Pate Brisee

Pate Brise (from Pleasures of Cooking)
You won’t find an easier crust to make or work with than this. This recipe is for a partially cooked pie crust to be used with a quiche type tart. If using for pies or fruit tarts, don’t pre-bake. Just roll out into pan and fill.

1 2/3 cups unbleached, all-purpose flour
1 tbsp. sugar
1/8 tsp. salt
12 tbsps. unsalted butter
4 ½ tbsps. ice water

Process the flour, sugar, salt, and butter to the consistency of coarse meal, about 10 seconds.
Pour ice water through feed tube while processing.

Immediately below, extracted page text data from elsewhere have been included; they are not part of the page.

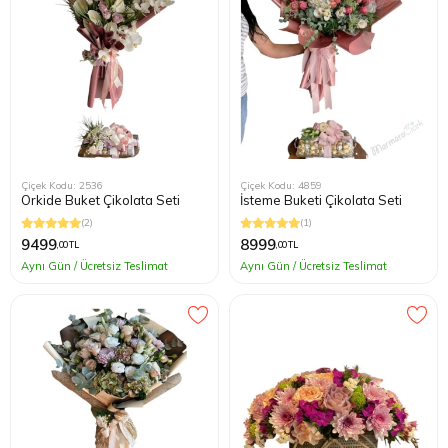
Çiçek Kodu: 2536
Çiçek Kodu: 4859
Orkide Buket Çikolata Seti
İsteme Buketi Çikolata Seti
(2)
(1)
9499
8999
,00 TL
,00 TL
Aynı Gün / Ücretsiz Teslimat
Aynı Gün / Ücretsiz Teslimat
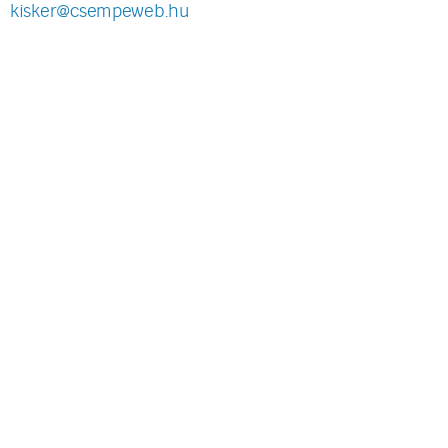
kisker@csempeweb.hu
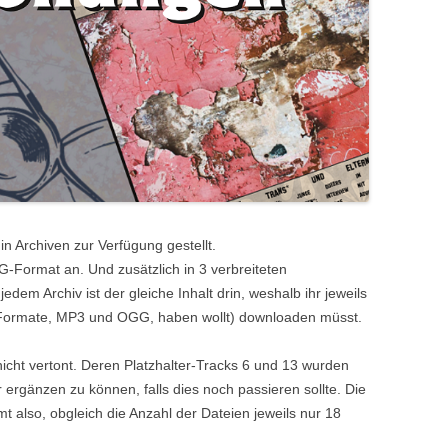
QUEERULANT_IN AUSGABE 2
(CSD UND OSTEUROPA)
QUEERULANT_IN AUSGABE 1
(KEIN SCHWERPUNKT)
n Archiven zur Verfügung gestellt.
-Format an. Und zusätzlich in 3 verbreiteten
 jedem Archiv ist der gleiche Inhalt drin, weshalb ihr jeweils
e Formate, MP3 und OGG, haben wollt) downloaden müsst.
nicht vertont. Deren Platzhalter-Tracks 6 und 13 wurden
 ergänzen zu können, falls dies noch passieren sollte. Die
also, obgleich die Anzahl der Dateien jeweils nur 18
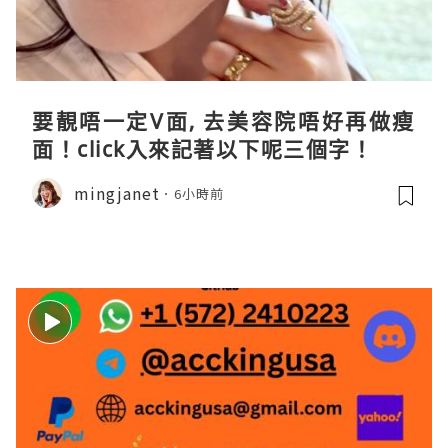
要靚唔一定V面, 去美容院唔好再做瘦
面！click入來記著以下呢三個字！
mingjanet
6小時前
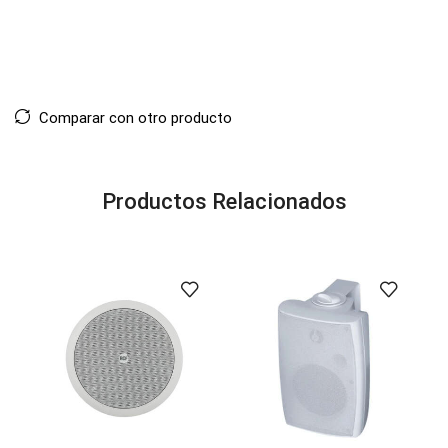
Comparar con otro producto
Productos Relacionados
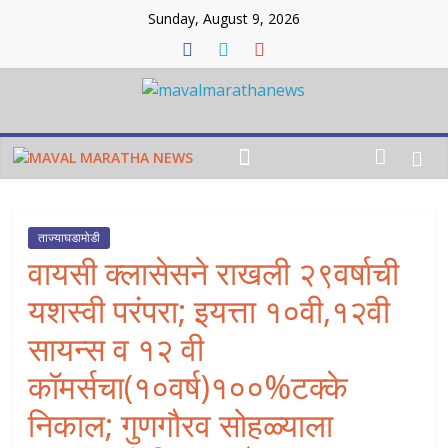
Skip
Sunday, August 9, 2026
to
content
Maval
maratha
news
ताज्याघडामोडी
वायसी क्लासेसने राखली २९वर्षाची
Maval
maratha
यशस्वी परंपरा; इयत्ता १०वी,१२वी
news
सायन्स व १२ वी
कॉमर्सचा(१०वर्ष)१००%टक्के
निकाल; गुणगौरव सोहळ्याला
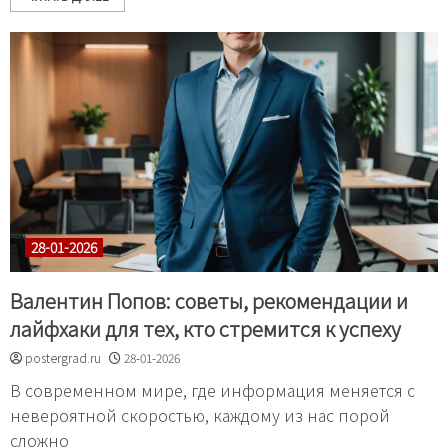
28-01-2026
Валентин Попов: советы, рекомендации и
лайфхаки для тех, кто стремится к успеху
postergrad.ru
28-01-2026
В современном мире, где информация меняется с
невероятной скоростью, каждому из нас порой
сложно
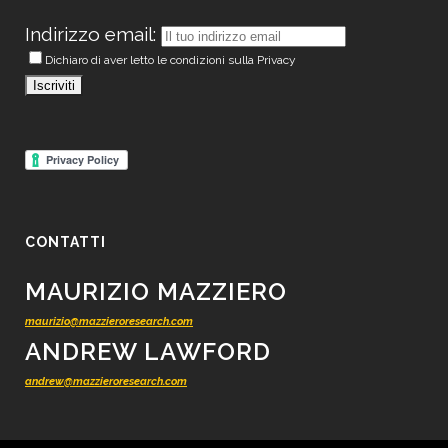
Indirizzo email:
Dichiaro di aver letto le condizioni sulla Privacy
CONTATTI
MAURIZIO MAZZIERO
maurizio@mazzieroresearch.com
ANDREW LAWFORD
andrew@mazzieroresearch.com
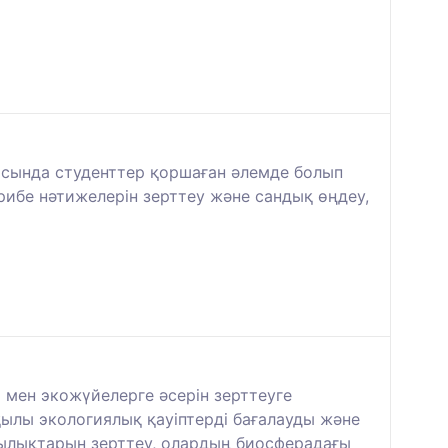
арысында студенттер қоршаған әлемде болып
ибе нәтижелерін зерттеу және сандық өңдеу,
 мен экожүйелерге әсерін зерттеуге
ылы экологиялық қауіптерді бағалауды және
дылықтарын зерттеу, олардың биосферадағы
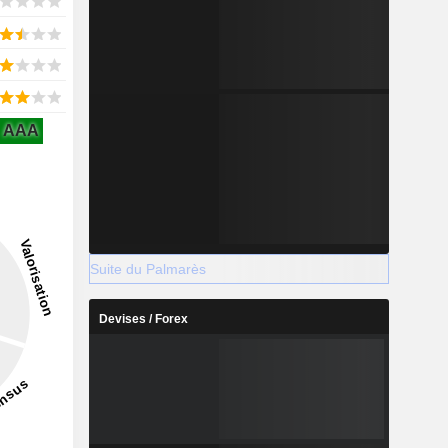
AAA
Suite du Palmarès
Devises / Forex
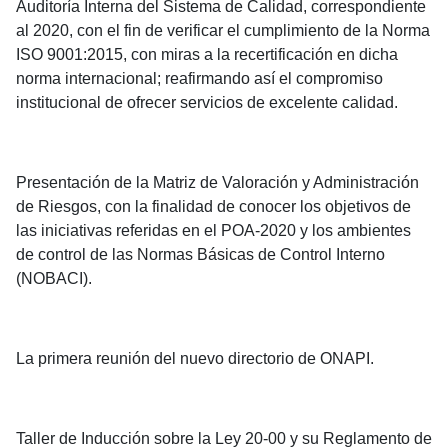
Auditoría Interna del Sistema de Calidad, correspondiente
al 2020, con el fin de verificar el cumplimiento de la Norma
ISO 9001:2015, con miras a la recertificación en dicha
norma internacional; reafirmando así el compromiso
institucional de ofrecer servicios de excelente calidad.
Presentación de la Matriz de Valoración y Administración
de Riesgos, con la finalidad de conocer los objetivos de
las iniciativas referidas en el POA-2020 y los ambientes
de control de las Normas Básicas de Control Interno
(NOBACI).
La primera reunión del nuevo directorio de ONAPI.
Taller de Inducción sobre la Ley 20-00 y su Reglamento de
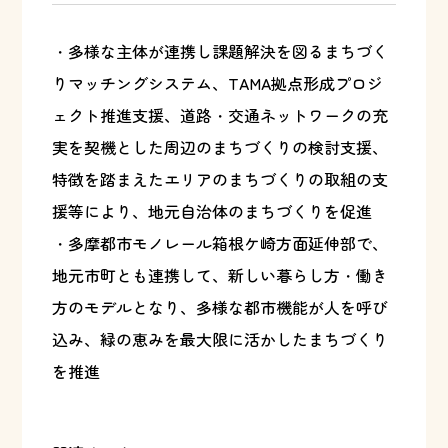
・多様な主体が連携し課題解決を図るまちづく
りマッチングシステム、TAMA拠点形成プロジ
ェクト推進支援、道路・交通ネットワークの充
実を契機とした周辺のまちづくりの検討支援、
特徴を踏まえたエリアのまちづくりの取組の支
援等により、地元自治体のまちづくりを促進
・多摩都市モノレール箱根ケ崎方面延伸部で、
地元市町とも連携して、新しい暮らし方・働き
方のモデルとなり、多様な都市機能が人を呼び
込み、緑の恵みを最大限に活かしたまちづくり
を推進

Stop motor as soon as dough begins to form a ball.

Turn out onto a lightly floured surface and shape into a disc about 1 inch thick.

Roll dough into a 15 inch circle and fit it into an 11 inch tart pan with removable bottom. Prick all over with a fork and refrigerate about 25 minutes or until ready to bake.

Preheat the oven to 425 degrees. Cover the shell completely with a round of aluminum foil and fill with 2 cups uncooked rice or beans. Bake for 15 minutes. Carefully remove the foil and weights. Bake 5 minutes more, or until golden. Let cool before filling.

5 Responses to Pate Brisee

  1. Um, I know I’m supposed to ignore it, but the uncooked beans or rice part… is that to put a weight on the crust while cooking so it doesn’t get an air pocket under it?

    ps. you put sugar in pie crust?

  2. Bardiac:

    Yes, those are to weigh it down. You can actually buy pie weights, little stone balls the size of peas that are used for the same purpose. Again, this is only if you are partially baking it for a quiche or other recipe calling for a pre-baked pie crust. For an apple pie, you just fill the crust and bake.

    You don’t need to refrigerate the dough if you are baking or using it right away, but if you are not, put it in the fridge till you’re ready.

    The Professional Chef textbook uses the term “blind baking” for preparing a pre-baked pie crust. They recommend covering the uncooked crust with parchment paper and then setting an empty pie pan on top of the paper (known as “double panning”)then placing the pans UPSIDE DOWN in the oven to prevent the dough from shrinking back doen the pans edges and blistering.

    For a great discussion about pie crusts on a great blog, visit Shuna Fish Lydon’s blog Eggbeater. Here are some links to Shuna’s posts about pies (and an article about her pie making class) –
    Finally, yes this crust has a teensy bit of sugar. Not too much, or it is cakey. You can leave it out if you like.

  3. Thanks 🙂

    I learned to make pie dough from my Grandma, and it was really just a 3 to 1 flour to butter recipe. But I may be remembering it wrong.